[Excerpted records]:
BEGIN

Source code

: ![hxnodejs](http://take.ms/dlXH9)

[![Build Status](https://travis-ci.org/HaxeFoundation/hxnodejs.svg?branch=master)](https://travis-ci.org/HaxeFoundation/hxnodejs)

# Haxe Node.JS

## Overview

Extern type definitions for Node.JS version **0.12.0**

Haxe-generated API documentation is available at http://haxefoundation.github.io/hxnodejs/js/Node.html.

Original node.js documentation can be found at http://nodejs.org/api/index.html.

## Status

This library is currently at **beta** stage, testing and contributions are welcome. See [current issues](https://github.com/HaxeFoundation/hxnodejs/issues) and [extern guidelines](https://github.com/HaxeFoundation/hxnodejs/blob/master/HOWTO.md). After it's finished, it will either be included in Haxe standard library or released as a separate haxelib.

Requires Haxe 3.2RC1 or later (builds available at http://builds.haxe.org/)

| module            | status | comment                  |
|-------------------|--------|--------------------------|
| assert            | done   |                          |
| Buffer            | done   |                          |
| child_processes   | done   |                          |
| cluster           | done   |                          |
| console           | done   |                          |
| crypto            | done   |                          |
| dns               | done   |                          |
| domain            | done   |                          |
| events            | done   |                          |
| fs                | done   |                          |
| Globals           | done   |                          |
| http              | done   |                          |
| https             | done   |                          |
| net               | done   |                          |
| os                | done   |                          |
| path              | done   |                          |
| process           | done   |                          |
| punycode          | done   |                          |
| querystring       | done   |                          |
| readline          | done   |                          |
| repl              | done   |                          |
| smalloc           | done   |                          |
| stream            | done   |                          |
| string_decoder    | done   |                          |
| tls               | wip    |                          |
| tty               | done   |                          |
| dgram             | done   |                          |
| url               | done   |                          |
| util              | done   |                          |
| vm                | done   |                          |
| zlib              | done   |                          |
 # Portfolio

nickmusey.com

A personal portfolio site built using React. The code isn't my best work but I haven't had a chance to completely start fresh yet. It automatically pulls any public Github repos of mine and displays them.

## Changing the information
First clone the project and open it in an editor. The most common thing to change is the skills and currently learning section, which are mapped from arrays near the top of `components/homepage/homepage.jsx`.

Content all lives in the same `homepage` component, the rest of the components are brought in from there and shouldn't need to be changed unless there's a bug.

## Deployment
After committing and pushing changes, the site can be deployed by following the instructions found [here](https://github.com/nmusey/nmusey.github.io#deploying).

END

[Exercise goal]: Reproduce, word for word, the lines of the data from the one that contains "# Portfolio" to the end, both ends included.

[Answer to this problem]:
 # Portfolio

nickmusey.com

A personal portfolio site built using React. The code isn't my best work but I haven't had a chance to completely start fresh yet. It automatically pulls any public Github repos of mine and displays them.

## Changing the information
First clone the project and open it in an editor. The most common thing to change is the skills and currently learning section, which are mapped from arrays near the top of `components/homepage/homepage.jsx`.

Content all lives in the same `homepage` component, the rest of the components are brought in from there and shouldn't need to be changed unless there's a bug.

## Deployment
After committing and pushing changes, the site can be deployed by following the instructions found [here](https://github.com/nmusey/nmusey.github.io#deploying).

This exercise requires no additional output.